**What the task requires**
Write out exactly the lines from the first line of the records below through the line that contains "Add InfoTip component", and stop there.

**Data for this exercise**

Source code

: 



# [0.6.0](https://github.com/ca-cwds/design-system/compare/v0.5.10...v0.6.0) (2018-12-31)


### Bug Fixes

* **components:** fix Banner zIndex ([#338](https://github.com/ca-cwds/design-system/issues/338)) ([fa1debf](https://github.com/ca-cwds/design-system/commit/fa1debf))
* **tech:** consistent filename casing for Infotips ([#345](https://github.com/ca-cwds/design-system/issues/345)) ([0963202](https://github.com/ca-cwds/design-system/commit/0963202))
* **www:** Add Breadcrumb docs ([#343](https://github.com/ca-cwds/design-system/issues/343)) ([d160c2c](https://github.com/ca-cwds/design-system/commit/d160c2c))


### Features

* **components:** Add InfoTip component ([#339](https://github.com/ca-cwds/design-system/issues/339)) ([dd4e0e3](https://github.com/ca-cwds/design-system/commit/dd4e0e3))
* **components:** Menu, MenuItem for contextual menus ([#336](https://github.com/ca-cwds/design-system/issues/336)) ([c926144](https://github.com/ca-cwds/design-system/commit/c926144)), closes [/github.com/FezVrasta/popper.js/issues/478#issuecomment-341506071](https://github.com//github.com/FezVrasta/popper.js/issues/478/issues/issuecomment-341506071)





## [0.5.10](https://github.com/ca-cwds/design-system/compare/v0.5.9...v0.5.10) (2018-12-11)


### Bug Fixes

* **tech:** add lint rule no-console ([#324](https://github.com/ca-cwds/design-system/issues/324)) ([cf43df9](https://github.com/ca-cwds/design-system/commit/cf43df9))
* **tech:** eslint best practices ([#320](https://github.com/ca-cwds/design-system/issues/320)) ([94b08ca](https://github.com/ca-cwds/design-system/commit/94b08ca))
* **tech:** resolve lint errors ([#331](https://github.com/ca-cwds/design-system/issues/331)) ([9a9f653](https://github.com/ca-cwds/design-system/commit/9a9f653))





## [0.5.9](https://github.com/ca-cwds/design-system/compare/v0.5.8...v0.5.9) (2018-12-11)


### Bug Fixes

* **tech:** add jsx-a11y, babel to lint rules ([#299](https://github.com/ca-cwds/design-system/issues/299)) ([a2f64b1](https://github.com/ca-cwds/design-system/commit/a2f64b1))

**Your response**
Source code

: 



# [0.6.0](https://github.com/ca-cwds/design-system/compare/v0.5.10...v0.6.0) (2018-12-31)


### Bug Fixes

* **components:** fix Banner zIndex ([#338](https://github.com/ca-cwds/design-system/issues/338)) ([fa1debf](https://github.com/ca-cwds/design-system/commit/fa1debf))
* **tech:** consistent filename casing for Infotips ([#345](https://github.com/ca-cwds/design-system/issues/345)) ([0963202](https://github.com/ca-cwds/design-system/commit/0963202))
* **www:** Add Breadcrumb docs ([#343](https://github.com/ca-cwds/design-system/issues/343)) ([d160c2c](https://github.com/ca-cwds/design-system/commit/d160c2c))


### Features

* **components:** Add InfoTip component ([#339](https://github.com/ca-cwds/design-system/issues/339)) ([dd4e0e3](https://github.com/ca-cwds/design-system/commit/dd4e0e3))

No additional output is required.